The Catholic Church and the Holocaust, 1930–1965
- Author: Michael Phayer
- Language: English
- Genre: History
- Publisher: Indiana University Press
- Publication date: 2000
- Publication place: United States
- ISBN: 978-0-253-21471-3

= The Catholic Church and the Holocaust, 1930–1965 =

Book by Michael Phayer

The Catholic Church and the Holocaust, 1930–1965 is a book written by American historian Michael Phayer on the topic of Pope Pius XII and the Holocaust. It was published in 2000.

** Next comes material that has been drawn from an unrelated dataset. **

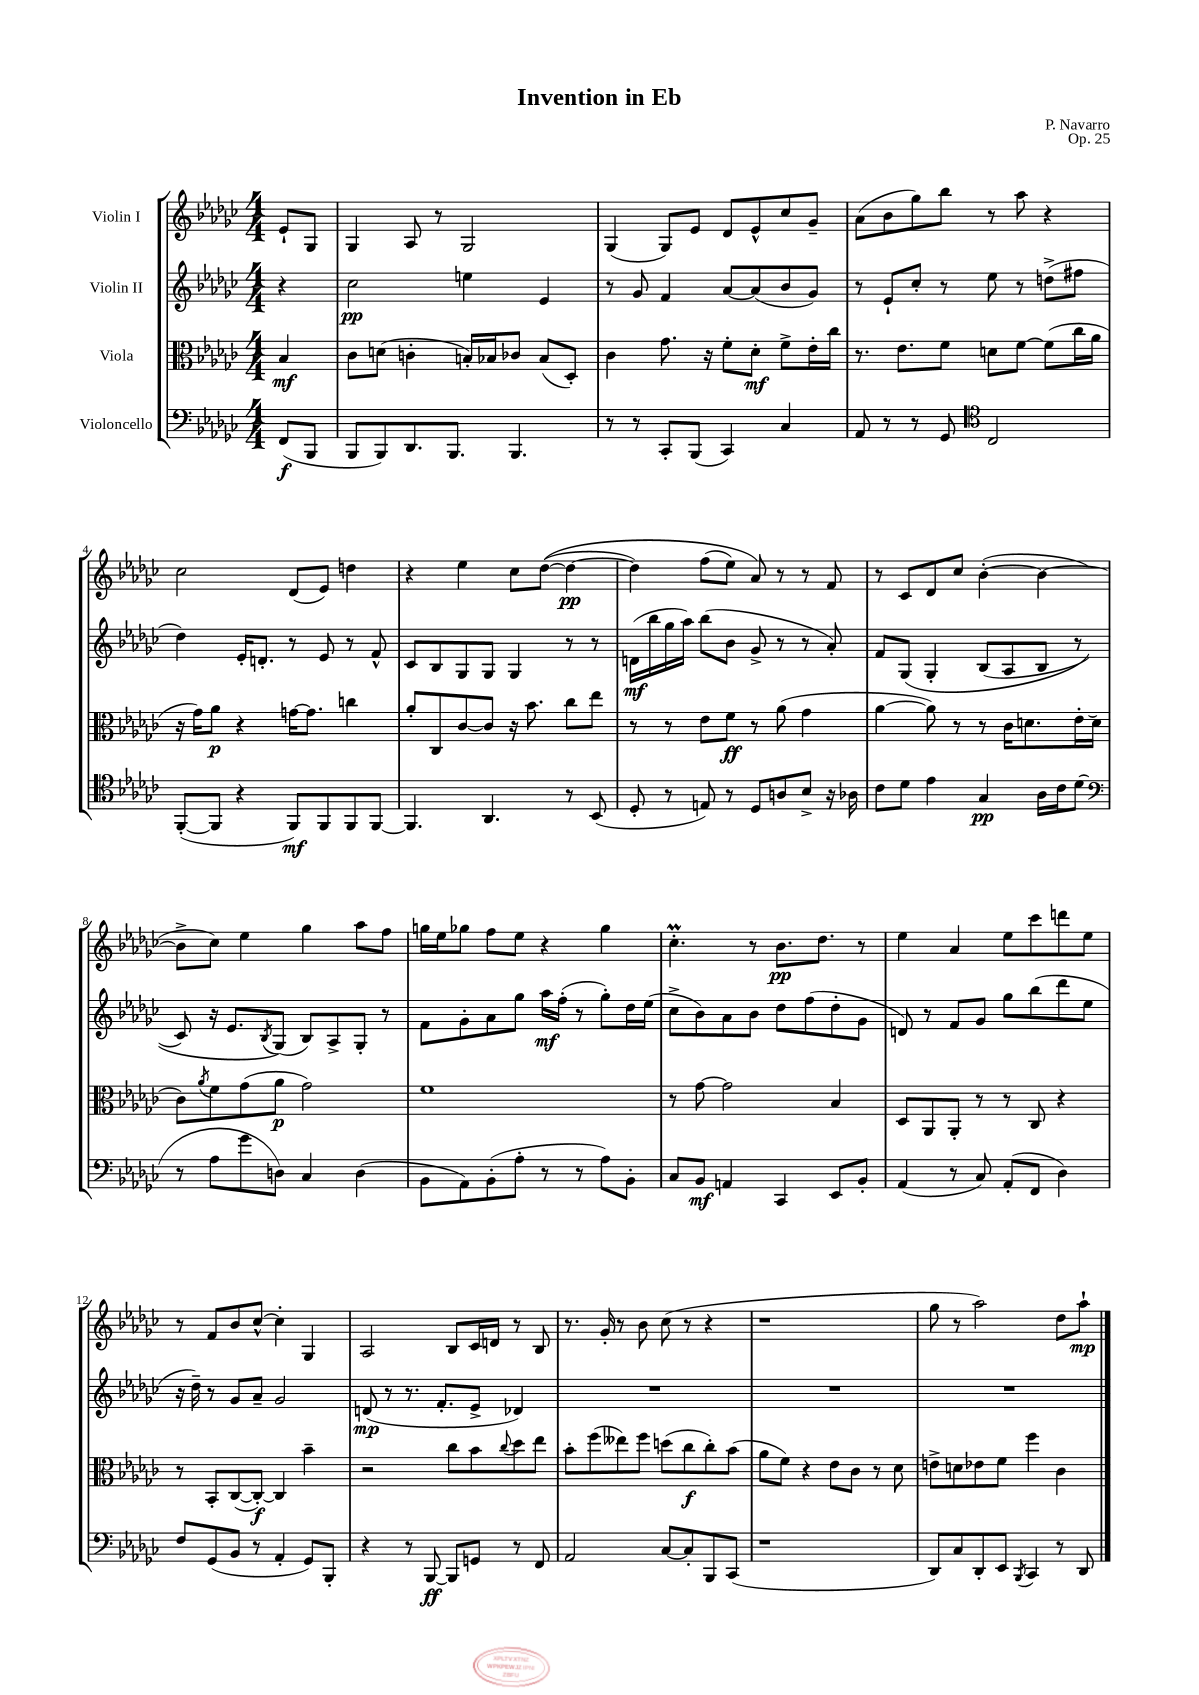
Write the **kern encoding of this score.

==Preference for quiet diplomacy==
Harvard professor Stanley Hoffmann considered it "a comprehensive and deeply disturbing volume" which "describes in detail Pope Pius XII's preference for quiet diplomacy with Hitler and his regime, his anxiety about the Catholic Church's fate, his solicitude for Germany's Catholics, and his conviction that communism posed a greater threat than did Nazism".

==Helping Jews privately but not publicly==
According to Robert A. Krieg, from the University of Notre Dame, this book is "an invaluable contribution to understanding the Catholic Church and the Holocaust." Phayer's main thesis, says Krieg, is that Pius XII privately helped Jews only to the extent that his efforts did not jeopardize two priorities in his foreign policy:

First, judging that the Church's primary enemy was not Nazism but Communism, the Pope wanted to maintain good ties with Germans and their government so that he could work with them to resist the spread of Communism into Europe. Second, concerned to protect Rome from destruction during the war, he did not want to say anything that might bring down the Luftwaffe's bombs upon Vatican City.